=== Begin Enclosure ===

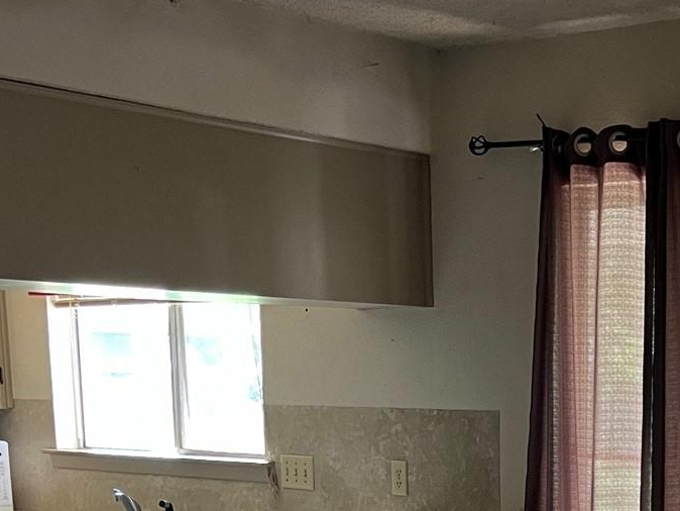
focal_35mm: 79
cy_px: 738
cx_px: 698
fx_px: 1552
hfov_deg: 23.5
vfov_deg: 17.1
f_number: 1.6
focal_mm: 5.1
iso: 125
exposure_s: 1/60
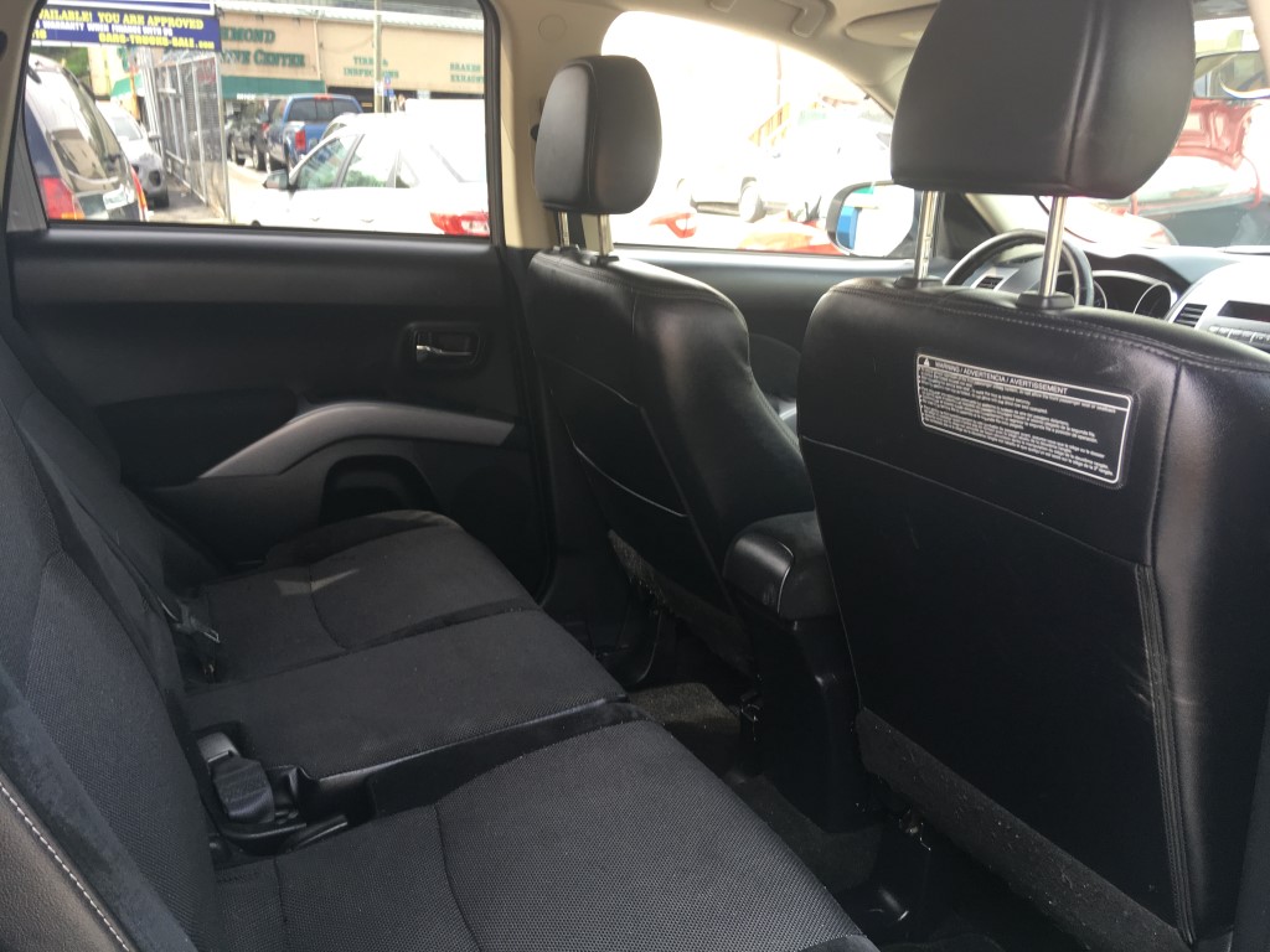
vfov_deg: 48.2
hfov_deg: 61.7
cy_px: 476
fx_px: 1064
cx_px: 635
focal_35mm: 29
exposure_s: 1/60
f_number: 2.2
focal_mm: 4.15
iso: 25
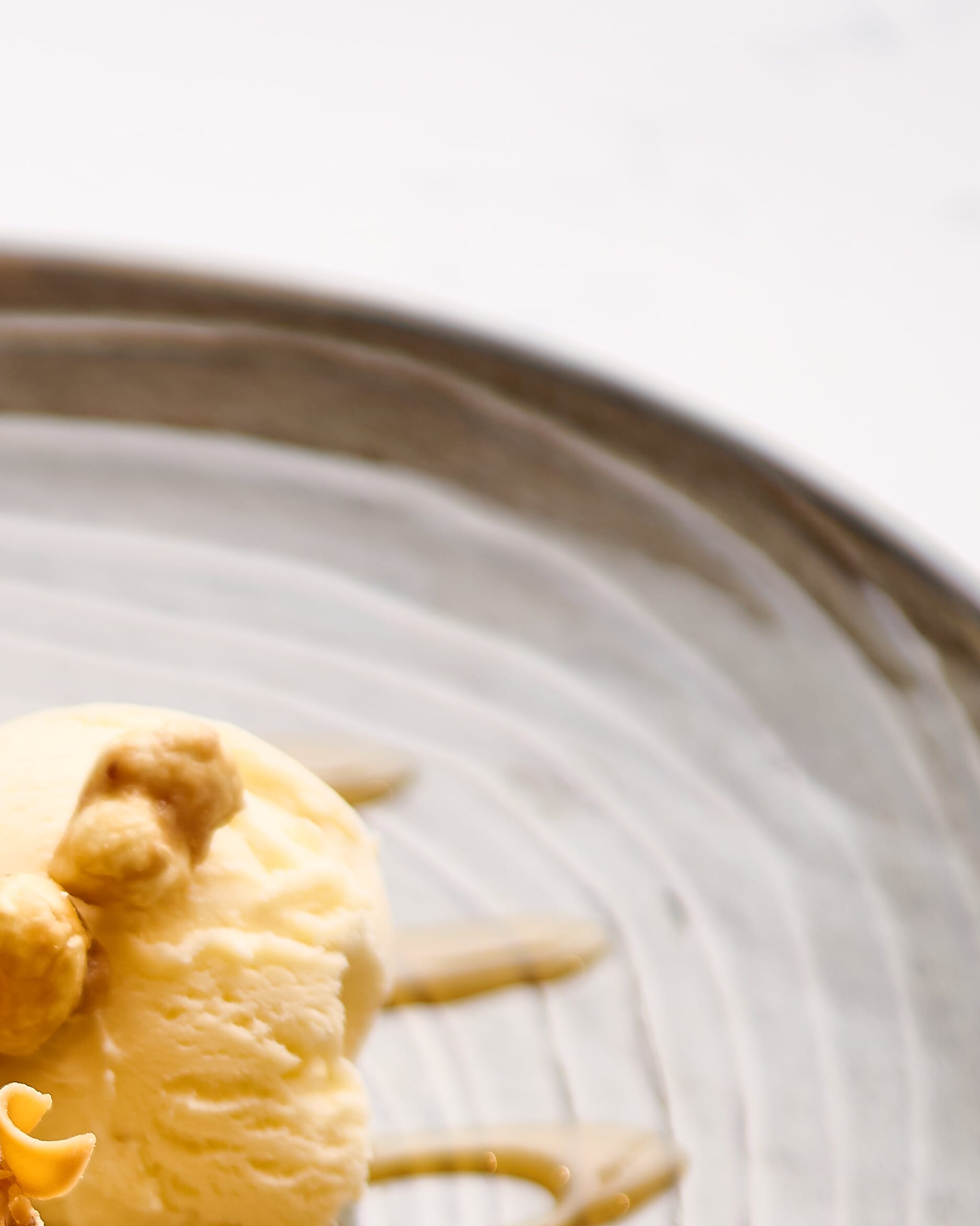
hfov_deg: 6.6
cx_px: -258
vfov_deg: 8.3
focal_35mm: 231
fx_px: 8376
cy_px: 1410
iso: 80
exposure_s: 1/200
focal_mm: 70
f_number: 3.5
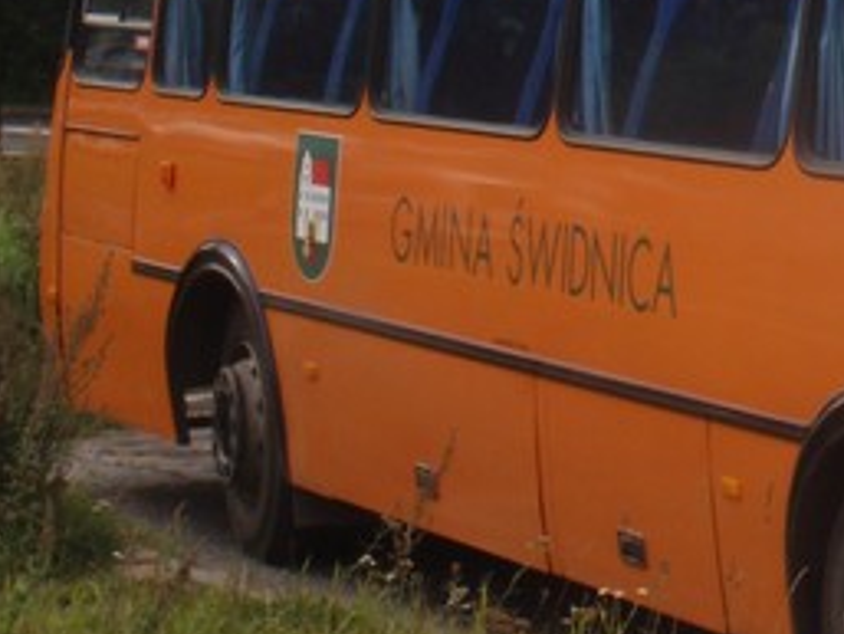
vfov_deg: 10.5
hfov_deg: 13.2
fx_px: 3415
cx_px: 1307
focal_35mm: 140
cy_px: 8
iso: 80
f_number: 9
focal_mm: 7.25
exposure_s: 1/80
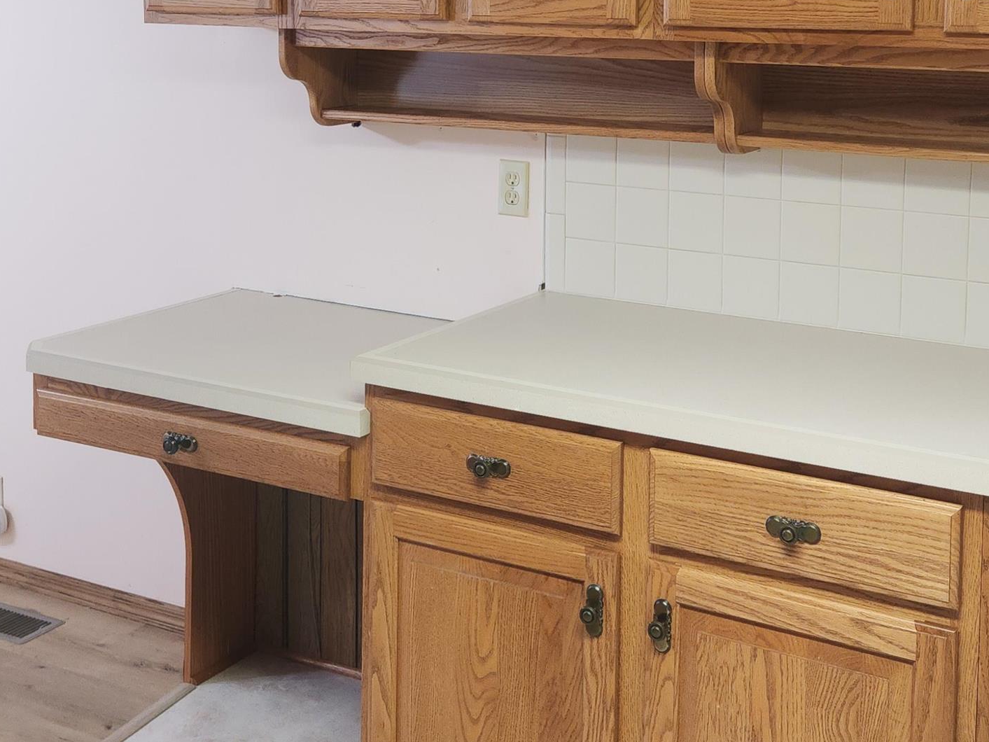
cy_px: 119
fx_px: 1429
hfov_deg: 38.1
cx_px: 545
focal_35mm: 50
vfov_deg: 28.3
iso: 320
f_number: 1.8
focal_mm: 5.4
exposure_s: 1/120
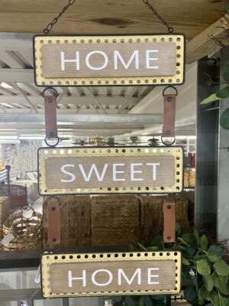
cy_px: 153
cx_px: 114
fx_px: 229
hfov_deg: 53.1
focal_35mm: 26
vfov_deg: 67.3
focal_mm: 5.7
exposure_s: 1/50
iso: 200
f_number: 1.5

=== End Enclosure ===

What is expected
Wherever a picture appears in the material above, skip it and copy the rest without change.

Task result
focal_35mm: 79
cy_px: 738
cx_px: 698
fx_px: 1552
hfov_deg: 23.5
vfov_deg: 17.1
f_number: 1.6
focal_mm: 5.1
iso: 125
exposure_s: 1/60
vfov_deg: 48.2
hfov_deg: 61.7
cy_px: 476
fx_px: 1064
cx_px: 635
focal_35mm: 29
exposure_s: 1/60
f_number: 2.2
focal_mm: 4.15
iso: 25
hfov_deg: 6.6
cx_px: -258
vfov_deg: 8.3
focal_35mm: 231
fx_px: 8376
cy_px: 1410
iso: 80
exposure_s: 1/200
focal_mm: 70
f_number: 3.5
vfov_deg: 10.5
hfov_deg: 13.2
fx_px: 3415
cx_px: 1307
focal_35mm: 140
cy_px: 8
iso: 80
f_number: 9
focal_mm: 7.25
exposure_s: 1/80
cy_px: 119
fx_px: 1429
hfov_deg: 38.1
cx_px: 545
focal_35mm: 50
vfov_deg: 28.3
iso: 320
f_number: 1.8
focal_mm: 5.4
exposure_s: 1/120
cy_px: 153
cx_px: 114
fx_px: 229
hfov_deg: 53.1
focal_35mm: 26
vfov_deg: 67.3
focal_mm: 5.7
exposure_s: 1/50
iso: 200
f_number: 1.5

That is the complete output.